Мейерхольд: Драма красного Карабаса | страница 11
«С большой печалью я узнал о судьбе театра Мейерхольда. Печаль моя не о театре, где я смотрел только лет 9 тому назад «Лес» Островского и был очень огорчен, что Мейерхольд не сошелся характером с Островским и отошел от него в сторону. Печалюсь я о талантливейшем В. Э., которого я знаю много лет с первых его шагов. Любовался им в Худ. театре, когда он исполнял Треплева в «Чайке», Иоганнеса в «Одиноких» и многое другое. Заслушивался его речами о театре, о котором он всегда говорил горячо, оригинально, с блеском — ведь он большая умница. Но что ты будешь делать? Захотелось быть — во что бы то ни стало! — новатором. Не захотелось идти по проторенной дорожке. А дорожка уже была проторена до него, и неплохая.
Ее возделывали великие мастера Великого русского театра: Щепкин, Шумский, Ермолова, Садовские, Ленский, Станиславский, Немирович-Данченко. Идти бы да идти по ней, углубляя ее идейно, стремясь непрестанно к правде жизни. Предела нет этой дороге. Что ты будешь делать? Захотел найти новую правду в искусстве. А ее нет. Жизнь — вот эта правда, куда от нее уйдешь. Он жестоко ею наказан. Дорогой В. Э., бросьте искать какого-то иного театра. И в старом театре, обновленном Великим Октябрем, дел непочатый угол, где для Вас найдется всегда почетное место».

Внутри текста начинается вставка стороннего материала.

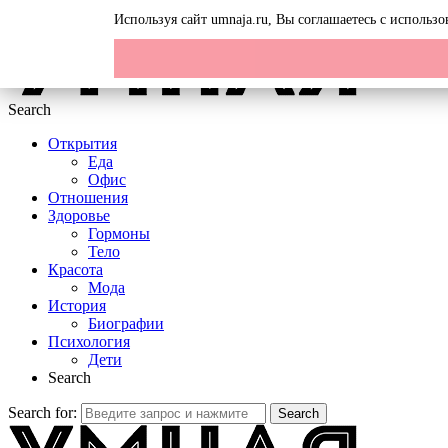
Menu
Используя сайт umnaja.ru, Вы соглашаетесь с исполь
Search
Открытия
Еда
Офис
Отношения
Здоровье
Гормоны
Тело
Красота
Мода
История
Биографии
Психология
Дети
Search
Search for:
Search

Мой недолгий учитель, профессор Михаил Степанович Григорьев, рассказывал, что однажды Москвин (а они были хорошо знакомы) как-то во время одного из кремлевских приемов столкнулся со Сталиным. Тот был сама любезность, и Москвин рискнул спросить о Мейерхольде. Вождь изменился в лице и гневно ответил (причем на «ты», что с ним случалось крайне редко): «Никогда не напоминай мне об этом человеке! Он оказался агентом царской охранки». Такого экзотического обвинения не было даже у лубянских костоломов. Сталин брякнул эту глупость явно экспромтом, специально — чтобы отбить у собеседника желание задавать неудобные вопросы.
Как ни странно, Мейерхольд не почувствовал во всех этих акциях руку вождя. Он, как и многие, думал, что это дело именно Комитета, что бывший его друг Керженцев действует по своей инициативе. Он пустился сводить с ним заочные счеты, громогласно обвинять его на всех углах. И письмо Сталину он написал с этим настроем. Он не обманывал вождя — обманывался сам. Мейерхольд, как и Пастернак, как большинство тогдашних интеллигентов, полагал, что вождь не знает о происходящих беззаконниях, что его обманывают. Вот если бы кто-то ему рассказал!.. В эту чушь традиционно и охотно верили многие.